Exercises to complete:
(1) Using the text on exonyms, decide whether each statement agrees with it. Answer yes or no, and quote the deciding words of the text.
(a) Ljubljana and Zagreb have English exonyms.
(b) Rapallo received an exonym.
(c) Paris is spelled the same way in French and English.
(2) In one to three sentences, explain why Livorno had an English exonym, according to the text on exonyms.
(3) Answer these questions from the text on exonyms.
(a) Who introduced the term autonym into linguistics?
(b) Which French-speaking region of Belgium is listed among the names that come from "Walha"?
(c) Which exonym for Romani people comes from the name of Egypt?

---- Excerpt provided

According to James Matisoff, who introduced the term autonym into linguistics, exonyms can also arise from the "egocentric" tendency of in-groups to identify themselves with "mankind in general", producing an endonym that out groups would not use, while another source is the human tendency towards neighbours to "be pejorative rather than complimentary, especially where there is a real or fancied difference in cultural level between the ingroup and the outgroup." For example, Matisoff notes, Khang "an opprobrious term indicating mixed race or parentage" is the Palaung name for Jingpo people and the Jingpo name for Chin people; both the Jingpo and Burmese use the Chinese word yeren (野人 (wild men, savage, rustic people)) as the name for Lisu people.

As exonyms develop for places of significance for speakers of the language of the exonym, consequently, many European capitals have English exonyms, for example:

- Athens (Αθήνα);
- Belgrade (Београд);
- Bucharest (București);
- Brussels (Bruxelles, Brussel);
- Copenhagen (København);
- Lisbon (Lisboa);
- Moscow (Москва);
- Prague (Praha);
- Rome (Roma);
- Vienna (Wien); and
- Warsaw (Warszawa).

In contrast, historically less-prominent capitals such as Ljubljana and Zagreb do not have English exonyms, but do have exonyms in languages spoken nearby, e.g., German: Laibach and Agram (the latter being obsolete); Italian: Lubiana and Zagabria. Madrid, Berlin, Oslo, and Amsterdam, with identical names in most major European languages, are exceptions.

Some European cities might be considered partial exceptions, in that whilst the spelling is the same across languages, the pronunciation can differ. For example, the city of Paris is spelled the same way in French and English, but the French pronunciation [/paʁi/] is different from the English pronunciation [/ˈpærɪs/].

For places considered to be of lesser significance, attempts to reproduce local names have been made in English since the time of the Crusades. Livorno, for instance, was Leghorn because it was an Italian port essential to English merchants and, by the 18th century, to the British Navy; not far away, Rapallo, a minor port on the same sea, never received an exonym.

In earlier times, the name of the first tribe or village encountered became the exonym for the whole people beyond. Thus, the Romans used the tribal names Graecus (Greek) and Germanus (Germanic), the Russians used the village name of Chechen, medieval Europeans took the tribal name Tatar as emblematic for the whole Mongolic confederation (and then confused it with Tartarus, a word for Hell, to produce Tartar), and the Magyar invaders were equated with the 500-years-earlier Hunnish invaders in the same territory, and were called Hungarians.

The Germanic invaders of the Roman Empire applied the word "Walha" to foreigners they encountered and this evolved in West Germanic languages as a generic name for speakers of Celtic and later (as Celts became increasingly romanised) Romance languages; thence:
- Wallachia, the historic name of Romania inhabited by the Vlachs
- The Slavic term Vlah for "Romanian", dialectally "Italian, Latin"; additionally Vlaška means "Wallachia" in Serbo-Croatian and "Italian woman" in Czech
- Wallonia, the French-speaking region of Belgium
- Cornwall and Wales, the Celtic-speaking regions located west of the Anglo-Saxon-dominated England
- Wallis, a mostly French-speaking canton in Switzerland
- Welschland, the German name for the French-speaking Switzerland
- the Polish and Hungarian names for Italy, Włochy and Olaszország respectively

== Usage ==
=== In avoiding exonyms ===
During the late 20th century, the use of exonyms sometimes became controversial. Groups often prefer that outsiders avoid exonyms where they have come to be used in a pejorative way. For example, Romani people often prefer that term (Romani) over exonyms such as Gypsy (from the name of Egypt) or the French term bohémien, bohème (from the name of Bohemia). People may also avoid exonyms for reasons of historical sensitivity, as in the case of German names for Polish and Czech places that, at one time, had been ethnically or politically German (e.g. Danzig/Gdańsk, Auschwitz/Oświęcim and Karlsbad/Karlovy Vary) or Russian names for non-Russian locations that regained their local name (e.g. Kiev/Kyiv).

--------
---- Entries shown

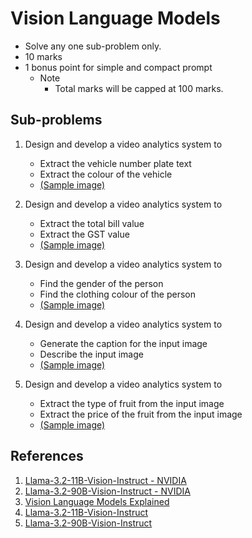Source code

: # Vision Language Models
- Solve any one sub-problem only.
- 10 marks
- 1 bonus point for simple and compact prompt
  - Note
    - Total marks will be capped at 100 marks.
      
## Sub-problems 
1. Design and develop a video analytics system to
   - Extract the vehicle number plate text
   - Extract the colour of the vehicle
   - [(Sample image)](ANPR/Sample.png)
     
2. Design and develop a video analytics system to
   - Extract the total bill value
   - Extract the GST value
   - [(Sample image)](VLM/RestaurantInvoice.jpg)

3. Design and develop a video analytics system to
   - Find the gender of the person
   - Find the clothing colour of the person
   - [(Sample image)](Face/Sample.jpg)

4. Design and develop a video analytics system to
   - Generate the caption for the input image
   - Describe the input image 
   - [(Sample image)](Caption/Caption.jpg)

5. Design and develop a video analytics system to
   - Extract the type of fruit from the input image
   - Extract the price of the fruit from the input image
   - [(Sample image)](Price/Price.png)

## References
1. [Llama-3.2-11B-Vision-Instruct - NVIDIA](https://build.nvidia.com/meta/llama-3.2-11b-vision-instruct)
2. [Llama-3.2-90B-Vision-Instruct - NVIDIA](https://build.nvidia.com/meta/llama-3.2-90b-vision-instruct)
3. [Vision Language Models Explained](https://huggingface.co/blog/vlms)
4. [Llama-3.2-11B-Vision-Instruct](https://huggingface.co/meta-llama/Llama-3.2-11B-Vision-Instruct)
5. [Llama-3.2-90B-Vision-Instruct](https://huggingface.co/meta-llama/Llama-3.2-90B-Vision-Instruct)
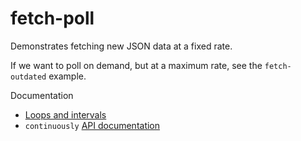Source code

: # fetch-poll

Demonstrates fetching new JSON data at a fixed rate.

If we want to poll on demand, but at a maximum rate, see the `fetch-outdated` example.

Documentation
* [Loops and intervals](https://ixfx.fun/flow/loops/)
* `continuously` [API documentation](https://api.ixfx.fun/modules/Flow.html#continuously)

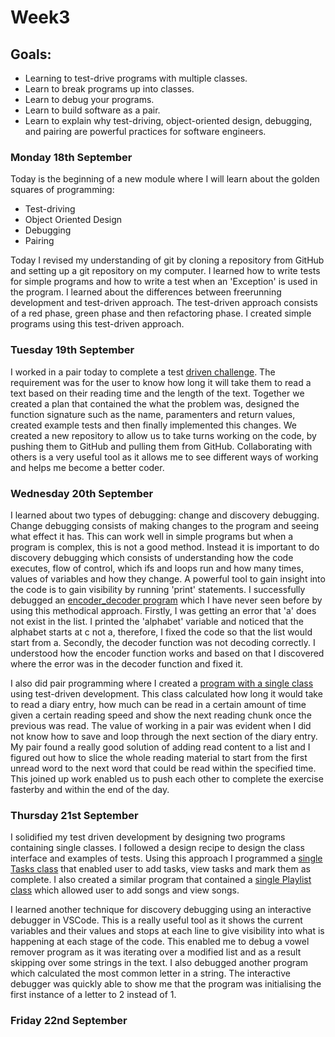 <h1>Week3</h1>

<h2>Goals:</h2>

- Learning to test-drive programs with multiple classes.
- Learn to break programs up into classes.
- Learn to debug your programs.
- Learn to build software as a pair.
- Learn to explain why test-driving, object-oriented design, debugging, and pairing are powerful practices for software engineers.


<h3>Monday 18th September</h3>

Today is the beginning of a new module where I will learn about the golden squares of programming:
- Test-driving
- Object Oriented Design
- Debugging
- Pairing

Today I revised my understanding of git by cloning a repository from GitHub and setting up a git repository on my computer. I learned how to write tests for simple programs and how to write a test when an 'Exception' is used in the program. I learned about the differences between freerunning development and test-driven approach. The test-driven approach consists of a red phase, green phase and then refactoring phase. I created simple programs using this test-driven approach. 

<h3>Tuesday 19th September</h3>

I worked in a pair today to complete a test [driven challenge](https://github.com/sandrasoi/Phase_Two_Challenge_3). The requirement was for the user to know how long it will take them to read a text based on their reading time and the length of the text. Together we created a plan that contained the what the problem was, designed the function signature such as the name, paramenters and return values, created example tests and then finally implemented this changes. We created a new repository to allow us to take turns working on the code, by pushing them to GitHub and pulling them from GitHub. Collaborating with others is a very useful tool as it allows me to see different ways of working and helps me become a better coder. 

<h3>Wednesday 20th September</h3>

I learned about two types of debugging: change and discovery debugging. Change debugging consists of making changes to the program and seeing what effect it has. This can work well in simple programs but when a program is complex, this is not a good method. Instead it is important to do discovery debugging which consists of understanding how the code executes, flow of control, which ifs and loops run and how many times, values of variables and how they change. A powerful tool to gain insight into the code is to gain visibility by running 'print' statements. I successfully debugged an [encoder_decoder program](https://github.com/sandrasoi/My-Makers-Journey/blob/main/My-Programs/Golden_Squares_Module/encoder_decoder.py) which I have never seen before by using this methodical approach. Firstly, I was getting an error that 'a' does not exist in the list. I printed the 'alphabet' variable and noticed that the alphabet starts at c not a, therefore, I fixed the code so that the list would start from a. Secondly, the decoder function was not decoding correctly. I understood how the encoder function works and based on that I discovered where the error was in the decoder function and fixed it.

I also did pair programming where I created a [program with a single class](https://github.com/sandrasoi/my_project_golden_square/blob/main/lib/diary_entry.py) using test-driven development. This class calculated how long it would take to read a diary entry, how much can be read in a certain amount of time given a certain reading speed and show the next reading chunk once the previous was read. The value of working in a pair was evident when I did not know how to save and loop through the next section of the diary entry. My pair found a really good solution of adding read content to a list and I figured out how to slice the whole reading material to start from the first unread word to the next word that could be read within the specified time. This joined up work enabled us to push each other to complete the exercise fasterby and within the end of the day.

<h3>Thursday 21st September</h3>

I solidified my test driven development by designing two programs containing single classes. I followed a design recipe to design the class interface and examples of tests. Using this approach I programmed a [single Tasks class](https://github.com/sandrasoi/my_project_golden_square/blob/main/lib/task.py) that enabled user to add tasks, view tasks and mark them as complete. I also created a similar program that contained a [single Playlist class](https://github.com/sandrasoi/my_project_golden_square/blob/main/lib/playlist.py) which allowed user to add songs and view songs. 

I learned another technique for discovery debugging using an interactive debugger in VSCode. This is a really useful tool as it shows the current variables and their values and stops at each line to give visibility into what is happening at each stage of the code. This enabled me to debug a vowel remover program as it was iterating over a modified list and as a result skipping over some strings in the text. I also debugged another program which calculated the most common letter in a string. The interactive debugger was quickly able to show me that the program was initialising the first instance of a letter to 2 instead of 1. 

<h3>Friday 22nd September</h3>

--------

Task-by-task answers:
(1)
(a) No: "historically less-prominent capitals such as Ljubljana and Zagreb do not have English exonyms"
(b) No: "Rapallo, a minor port on the same sea, never received an exonym."
(c) Yes: "the city of Paris is spelled the same way in French and English"

(2) Livorno became Leghorn in English because it was an Italian port essential to English merchants. By the 18th century it was also essential to the British Navy.

(3)
(a) James Matisoff
(b) Wallonia
(c) Gypsy